Introduction

What Are Regular Expressions?

Some of the most common tasks in computing involve testing, analyzing, and modifying strings. For example, you may want to change names in a file from "First Last" format to "Last, First," or you may need to search for "Launch School" or "launchschool" in a document. This universe is home to regular expressions.

For simplicity, we'll use the term regex (pronounced "redj-ex") to refer to regular expressions. We use regex as both a singular and plural form; regexes is a bit of a mouthful.

Regex are patterns that we can use to search for information of interest in a set of strings. We can use them to perform conditional tests, extract desired information, or even modify information. If you've ever used wildcards on your computer, you can think of regex as the grown-up version of these simple search patterns.

We sometimes use the terms regex and pattern interchangeably; you'll find this elsewhere as well. For our purposes, we try to use the term "regex" to refer to the final form of a single regular expression used in a program, while "pattern" refers to the individual components that comprise the regex. However, the regex is sometimes called a pattern as well, and we sometimes do that too.

Regex are present all over the place. You'll find them in nearly every programming language that you use. This book concentrates on the Ruby, JavaScript, and Python implementations, but much of it applies regardless of which language or application you use.

What Are Regex Used For?

Regex have numerous uses; we've given you a mere sampling of the types of problems that you can solve with regex.

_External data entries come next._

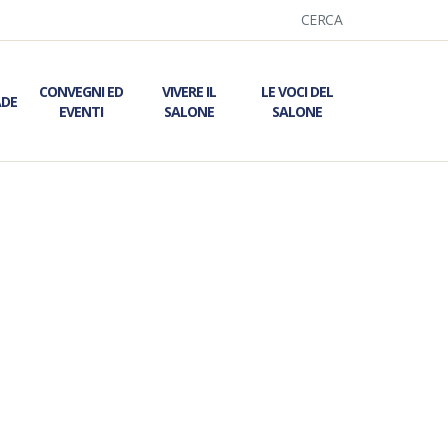
CERCA
CONVEGNI ED
VIVERE IL
LE VOCI DEL
ADE
EVENTI
SALONE
SALONE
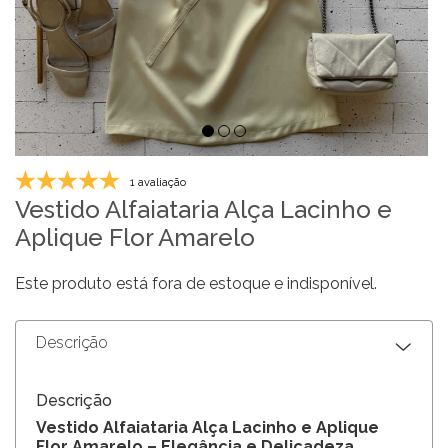
1 avaliação
Vestido Alfaiataria Alça Lacinho e
Aplique Flor Amarelo
Este produto está fora de estoque e indisponível.
Descrição
Descrição
Vestido Alfaiataria Alça Lacinho e Aplique
Flor Amarelo – Elegância e Delicadeza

  • Check whether the pattern ss appears in the string Mississippi.
  • Check whether the letter i occurs three or more times in Mississippi.
  • Find and replace all instances of Mrs with Ms in a document.
  • Does a file name begin with Bob and end with .txt or .md?
  • Does a string have any non-alphanumeric characters in it?
  • Did the user enter a valid integer?
  • Are there any whitespace characters in the string?
  • Find and replace all non-alphanumeric characters in a string with -.
  • Locate all email addresses in a document.
  • Split a line of text into fields assuming that each whitespace character delimits two values.

This book will help you deal with these tasks by using regex.

A First Taste

At their most basic, regex are strings of characters between two / characters, e.g., /cat/. This regex matches the string cat anywhere it occurs in some text. For example, /cat/ matches cat, scat, catalog, and even scatter. It does not, however, match Cat or c a t.

Such simple patterns are useful, but you can typically find a more straightforward way to write your code. However, when you go a bit deeper, you run into regex like /\bhttps?:\/\/\S+\?/ which looks like gibberish. It is useful, though: it matches any web URL that contains a query string, regardless of whether the URL uses the HTTP or HTTPS scheme. This example hints at the expressiveness and power available with regex, and you will soon learn how to write them.

Do I Have to Know About Regex?

Technically no, but we expect you to know the basics to make your way through the Launch School curriculum. Everything that you can do with regex you can without them. However, that doesn't mean it is easy. There is an incredible amount of expressiveness in regex that is exceptionally difficult to emulate using your language's non-regex facilities.

The more accurate answer is that you must know the basics of regex, and that's what this book teaches. You don't need to be an expert, but you do need to recognize and understand regex when you see them. Knowing regex helps you solve complex pattern matching problems, even without knowing the more advanced details.

How Often Will I Use Regex?

That depends on the types of programs you work on in the future. If you never do any string processing -- a rare situation -- you won't use regex in your programs often. However, if you do any string processing at all, regex will help you do your job. The more string processing you do, the more you can expect to use regex.